Risk-based assessment, remediation and management of PFAS site contamination
crcCARE has published a practitioner guide for the assessment, remediation and management of site contamination for two per- and poly-fluoroalkyl substances (PFAS): perfluorooctanesulfonate (PFOS) and perfluorooctanoic acid (PFOA).
Governments published the PFAS National Environmental Management Plan (NEMP) in February 2018. The NEMP is a high-level document that covers a suite of PFAS issues and indicates the activities that need to be undertaken to manage those issues. The crcCARE practitioner guide focuses specifically on assessment and remediation of PFAS-contaminated sites, and covers both the ‘what’ and the ‘how’ of assessment and remediation. The guide incorporates:
- a risk-based approach to assessment, remediation and management
- screening values that are compatible with those in the NEMP
- practical advice for regulators and practitioners.
The guide, which is consistent with and complements the overarching NEMP, is expected to be very useful for remediation practitioners.
PFOS and PFOA
PFOS and PFOA belong to a large group of compounds called per- and poly-fluoroalkyl substances (PFAS).

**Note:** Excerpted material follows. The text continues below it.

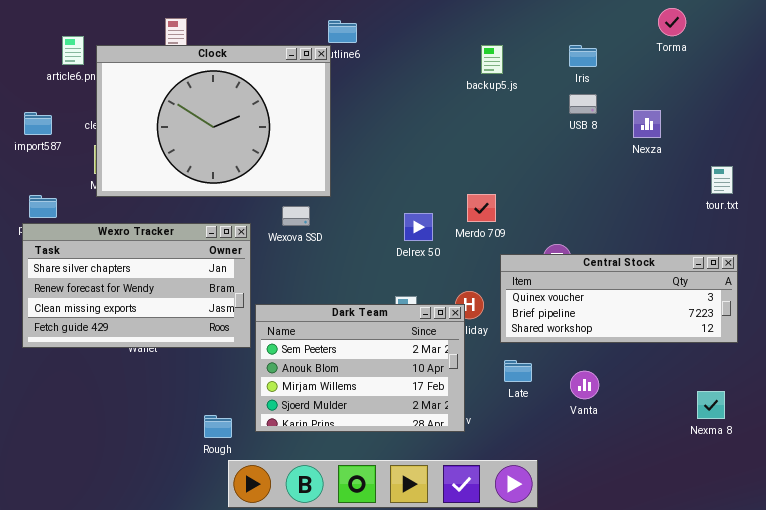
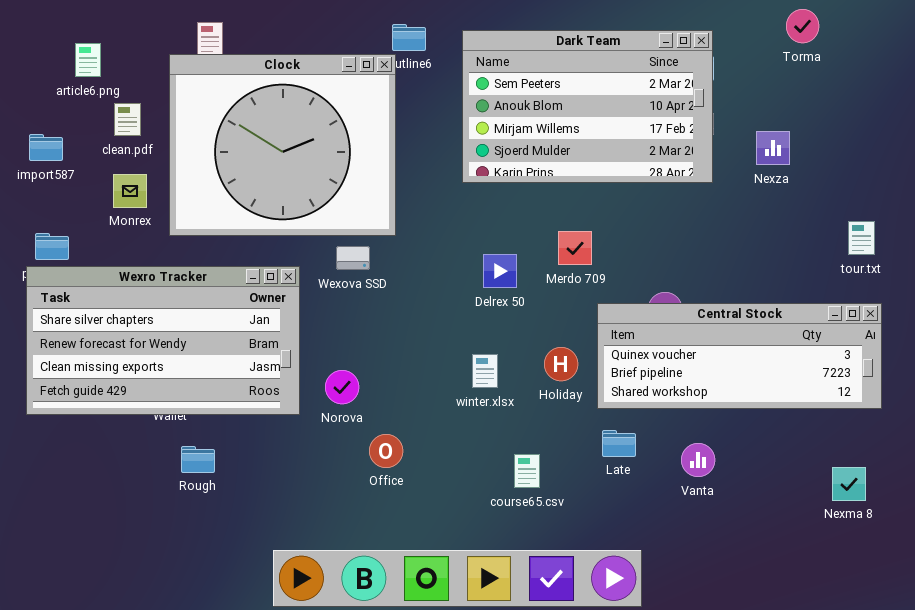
Clock: [96,45,331,197] -> [169,54,396,236], resized
tour.txt: [711,166,733,194] -> [848,221,875,255], moved
Dark Team: [255,304,465,432] -> [462,30,713,183], moved
Rough: [204,415,232,438] -> [181,446,215,473], moved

PFAS are highly persistent, bioaccumulative and potentially toxic to humans and the environment. These two chemicals have been used historically to improve the ability of firefighting foam to smother fire. In such ‘aqueous film-forming foams’, or AFFFs, these chemicals have been used on fires at many thousands of emergency and training sites worldwide over the past half-century. They are also widely used to treat fabrics and leather, and in paper products, non-stick cookware, food packing and insecticides.
There is evidence that PFOS and PFOA are potentially harmful to human and environmental health. Prominent news coverage has been given to PFOS and PFOA contamination in Williamtown, NSW, and Oakey, Queensland, as a result of historical firefighting training exercises (see the case study on CRC CARE’s work to clean up AFFFs, as well as information on matCARETM, a crcCARE-developed technology for remediating PFOS and PFOA).
In 2014, given a lack of well-established guidance on managing PFOS and PFOA, crcCARE enhanced its Project Advisory Group, comprising regulators, scientific experts and industry, to oversight the development of guidance for PFOS and PFOA. The ultimate aim was practical, user-friendly national guidance for regulators (environment protection authorities) and other parties involved in the management of PFOS and PFOA contamination.
crcCARE has subsequently published the Practitioner guide to risk-based assessment, remediation and management of PFAS site contamination, which aims to provide a consistent, risk-based approach to the assessment, management and remediation of PFAS contamination in Australia. It includes:
- human health screening levels (HSLs) and ecological screening levels (ESLs) for PFOS and PFOA contamination in soil, groundwater, surface water and sediment
- a framework and discussion regarding the application of these screening values
- a risk-based approach to the management and remediation of PFOS and PFOA contamination.
Complementing the practitioner guide and also available for download is crcCARE Technical Report 42: A human health review of PFOS and PFOA, which provides an overview of the international studies used in considering tolerable daily intake (TDI) values. It also recommends background intake levels for PFOS and PFOA in Australia, which may be useful when assessing multiple exposure pathways.
PFOS/PFOA proficiency testing study
The National Measurement Institute (NMI) of Australia has conducted two proficiency studies for PFOS and PFOA. crcCARE supported the pilot proficiency study in 2015 to compare the performances of 11 laboratories, evaluate their test methods, and assess their accuracy in measuring total and linear PFOS and PFOA in soil and water matrices:
A second proficiency testing study on the analysis of PFOS and PFOA in soil, water and fish was conducted in June 2016 with 26 laboratories:
The data from both proficiency testing studies show variations in results for the same sample, therefore it is important to understand what is being reported. A further study is being planned by NMI in the near future.